You build the ground you stand on, one brick of truth and one brick of repair at a time.
Common questions
Why can I not stop thinking about my coworker even though I love my spouse?
I describe an intense pull toward a coworker as a competing attachment, which is anything you turn to for soothing, comfort, or connection instead of your partner,. This intense focus is not a reflection of a moral defect, but rather a highly intelligent biological threat signal indicating that your primary emotional bond is under stress. You are likely seeking the missing experience of feeling deeply seen, accepted, or prioritized that has faded in your marriage,. Your nervous system is simply trying to find safety and connection where the ground feels steady,.
Does having a deep emotional connection with a friend at work mean my marriage is over?

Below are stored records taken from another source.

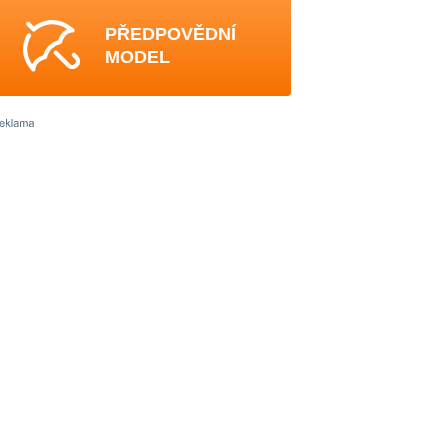
PŘEDPOVĚDNÍ
MODEL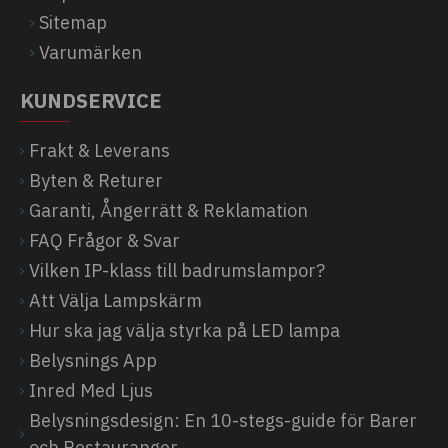
Sitemap
Varumärken
KUNDSERVICE
Frakt & Leverans
Byten & Returer
Garanti, Ångerrätt & Reklamation
FAQ Frågor & Svar
Vilken IP-klass till badrumslampor?
Att Välja Lampskärm
Hur ska jag välja styrka på LED lampa
Belysnings App
Inred Med Ljus
Belysningsdesign: En 10-stegs-guide för Barer
och Restauranger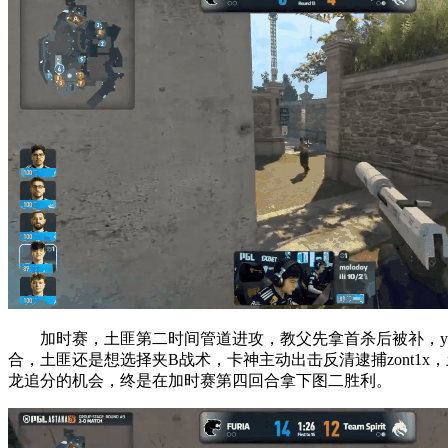
加时赛，土匪第二时间管道进攻，教父先拿首杀后被补，yuur
合，土匪还是想选择夹B战术，卡神主动出击反清逮捕zont
龙追分的机会，终是在加时赛第四回合拿下图二胜利。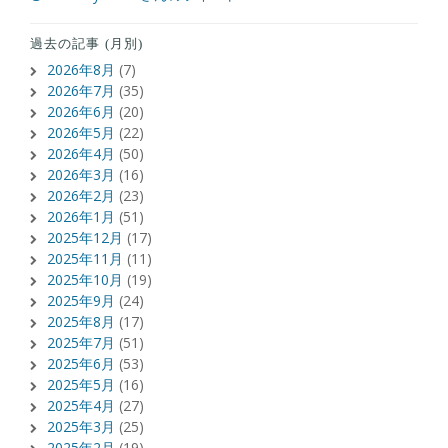
過去の記事 (月別)
2026年8月
(7)
2026年7月
(35)
2026年6月
(20)
2026年5月
(22)
2026年4月
(50)
2026年3月
(16)
2026年2月
(23)
2026年1月
(51)
2025年12月
(17)
2025年11月
(11)
2025年10月
(19)
2025年9月
(24)
2025年8月
(17)
2025年7月
(51)
2025年6月
(53)
2025年5月
(16)
2025年4月
(27)
2025年3月
(25)
2025年2月
(19)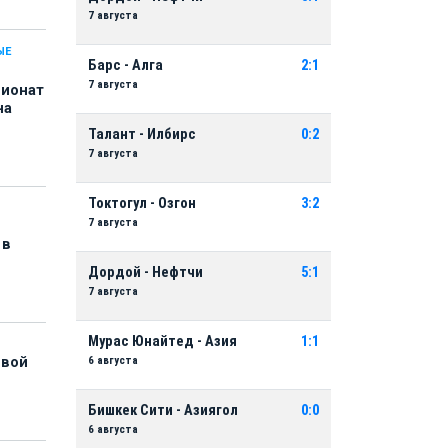
7 августа
ЫЕ
Барс - Алга
2:1
7 августа
пионат
на
Талант - Илбирс
0:2
7 августа
Токтогул - Озгон
3:2
7 августа
 в
Дордой - Нефтчи
5:1
7 августа
Мурас Юнайтед - Азия
1:1
6 августа
рвой
Бишкек Сити - Азиягол
0:0
6 августа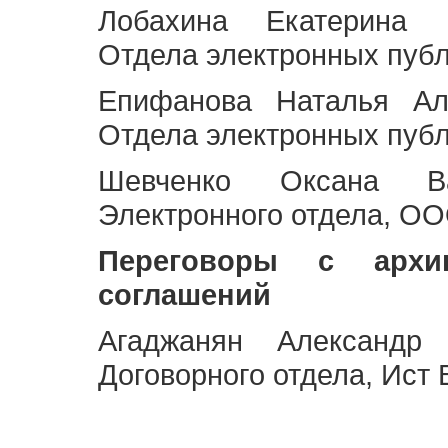
Лобахина Екатерина 
Отдела электронных публ
Епифанова Наталья Ал
Отдела электронных публ
Шевченко Оксана Ва
Электронного отдела, OO
Переговоры с архи
соглашений
Агаджанян Александр 
Договорного отдела, Ист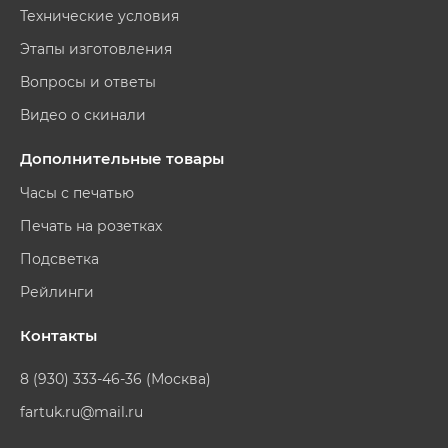
Технические условия
Этапы изготовления
Вопросы и ответы
Видео о скинали
Дополнительные товары
Часы с печатью
Печать на розетках
Подсветка
Рейлинги
Контакты
8 (930) 333-46-36 (Москва)
fartuk.ru@mail.ru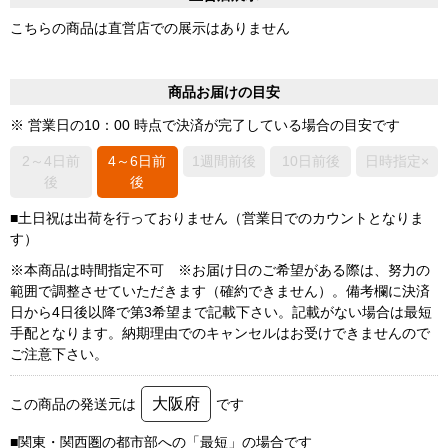
こちらの商品は直営店での展示はありません
商品お届けの目安
※ 営業日の10：00 時点で決済が完了している場合の目安です
2～4日前
4～6日前
1週間前後
10日前後
日時指定×
後
後
■土日祝は出荷を行っておりません（営業日でのカウントとなりま
す）
※本商品は時間指定不可 ※お届け日のご希望がある際は、努力の
範囲で調整させていただきます（確約できません）。備考欄に決済
日から4日後以降で第3希望まで記載下さい。記載がない場合は最短
手配となります。納期理由でのキャンセルはお受けできませんので
ご注意下さい。
大阪府
この商品の発送元は
です
■関東・関西圏の都市部への「最短」の場合です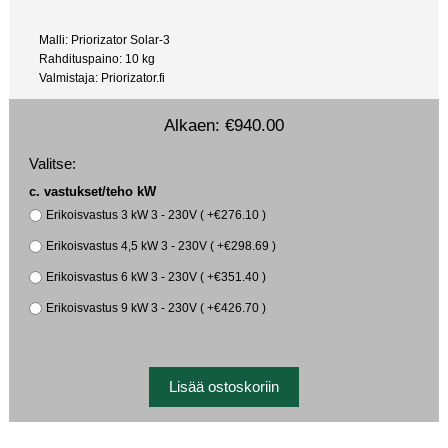
Malli: Priorizator Solar-3
Rahdituspaino: 10 kg
Valmistaja: Priorizator.fi
Alkaen:
€940.00
Valitse:
c. vastukset/teho kW
Erikoisvastus 3 kW 3 - 230V ( +€276.10 )
Erikoisvastus 4,5 kW 3 - 230V ( +€298.69 )
Erikoisvastus 6 kW 3 - 230V ( +€351.40 )
Erikoisvastus 9 kW 3 - 230V ( +€426.70 )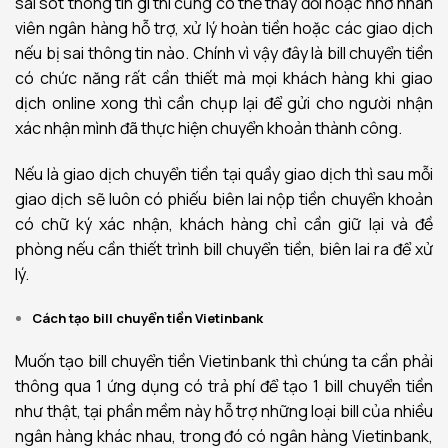
sai sót thông tin gì thì cũng có thể thay đổi hoặc nhờ nhân
viên ngân hàng hỗ trợ, xử lý hoàn tiền hoặc các giao dịch
nếu bị sai thông tin nào. Chính vì vậy đây là bill chuyển tiền
có chức năng rất cần thiết mà mọi khách hàng khi giao
dịch online xong thì cần chụp lại để gửi cho người nhận
xác nhận mình đã thực hiện chuyển khoản thành công.
Nếu là giao dịch chuyển tiền tại quầy giao dịch thì sau mỗi
giao dịch sẽ luôn có phiếu biên lai nộp tiền chuyển khoản
có chữ ký xác nhận, khách hàng chỉ cần giữ lại và đề
phòng nếu cần thiết trình bill chuyển tiền, biên lai ra để xử
lý.
Cách tạo bill chuyển tiền Vietinbank
Muốn tạo bill chuyển tiền Vietinbank thì chúng ta cần phải
thông qua 1 ứng dụng có trả phí để tạo 1 bill chuyển tiền
như thật, tại phần mềm này hỗ trợ những loại bill của nhiều
ngân hàng khác nhau, trong đó có ngân hàng Vietinbank,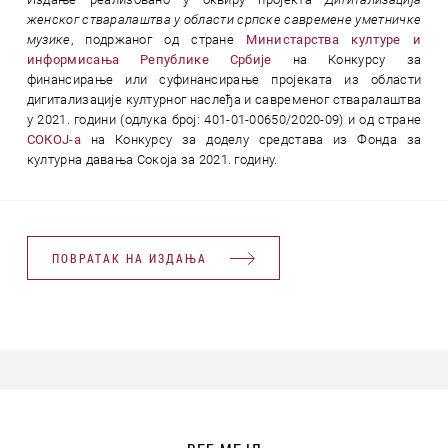
женског стваралаштва у области српске савремене уметничке
музике
, подржаног од стране
Министарства културе и
информисања Републике Србије
на Конкурсу за
финансирање или суфинансирање пројеката из области
дигитализације културног наслеђа и савременог стваралаштва
у 2021. години (одлука број: 401-01-00650/2020-09) и од стране
СОКОЈ-а
на Конкурсу за доделу средстава из Фонда за
културна давања Сокоја за 2021. годину.
ПОВРАТАК НА ИЗДАЊА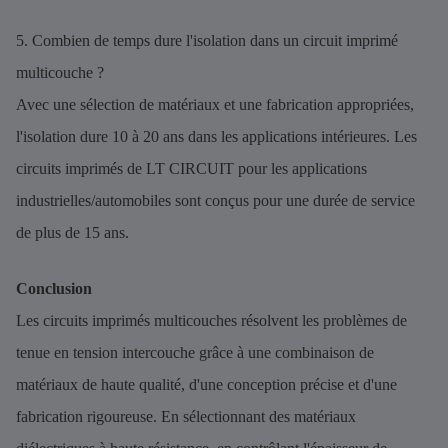
5. Combien de temps dure l'isolation dans un circuit imprimé
multicouche ?
Avec une sélection de matériaux et une fabrication appropriées,
l'isolation dure 10 à 20 ans dans les applications intérieures. Les
circuits imprimés de LT CIRCUIT pour les applications
industrielles/automobiles sont conçus pour une durée de service
de plus de 15 ans.
Conclusion
Les circuits imprimés multicouches résolvent les problèmes de
tenue en tension intercouche grâce à une combinaison de
matériaux de haute qualité, d'une conception précise et d'une
fabrication rigoureuse. En sélectionnant des matériaux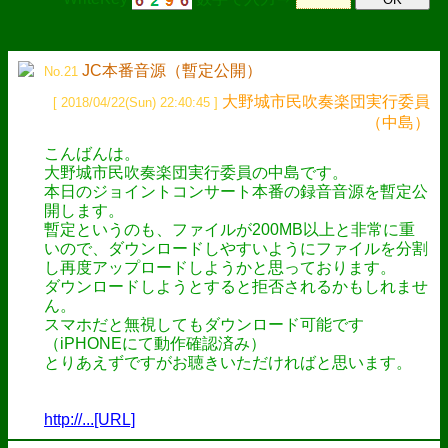
JC本番音源（暫定公開）
No.21
大野城市民吹奏楽団実行委員
[ 2018/04/22(Sun) 22:40:45 ]
（中島）
こんばんは。
大野城市民吹奏楽団実行委員の中島です。
本日のジョイントコンサート本番の録音音源を暫定公
開します。
暫定というのも、ファイルが200MB以上と非常に重
いので、ダウンロードしやすいようにファイルを分割
し再度アップロードしようかと思っております。
ダウンロードしようとすると拒否されるかもしれませ
ん。
スマホだと無視してもダウンロード可能です
（iPHONEにて動作確認済み）
とりあえずですがお聴きいただければと思います。
http://...[URL]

Experiencing a profound pull toward someone else does not mean your marriage is doomed, as I often see this dynamic with couples in my practice. My work show that your crush is not the actual problem, but rather keeping a secret relationship with that energy is what truly damages the marital bond. This outside flirtation acts as a competing attachment that reveals an unaddressed cycle of disconnection between you and your spouse,. Security is built by how you handle this emotional energy with your partner, not by pretending the feelings do not exist.
Should I confess to my spouse that I have developed feelings for a coworker?
My work detail how I use a specific crush protocol in my practice that encourages naming this pull early to protect the relationship. This involves telling your partner that you notice a pull toward someone else and sharing the vulnerable emotional impact and fear it stirs inside of you. While this requires immense courage, bringing the secret into the light stops the work friendship from functioning as a hidden competing attachment. True relationship security comes from handling this difficult, raw energy together rather than hiding it in the shadows.
Why does my partner get so furious and devastated over an emotional work friendship if we never had sex?
We are all biologically hardwired to need emotional bonding from the cradle to the grave, and we experience profound panic when our primary attachment figure is unavailable,. When you turn to a coworker for emotional soothing, your partner’s limbic system receives a terrifying message that they are not your priority and they are not enough for you,. Their anger is a biological protest against the agonizing existential threat of losing their secure base,. They are reacting to the devastating feeling of emotional abandonment, which hurts just as much as a physical betrayal.
How do we fix our marriage after I fell into limerence with someone at work?
To repair the relationship, I insist that you must first close the doors to the outside connection and patch the roof of your own house,. You and your spouse must explore the underlying emotional cycle that created the vacuum where an outside attachment could take root in the first place,. This requires abandoning your defensiveness, facing the pain you caused your partner, and doing the grueling proof of work to rebuild trust,. By staying present in the rupture and offering empathy for the shared suffering, you can merge two isolated bubbles of pain back into a secure, sovereign bond,.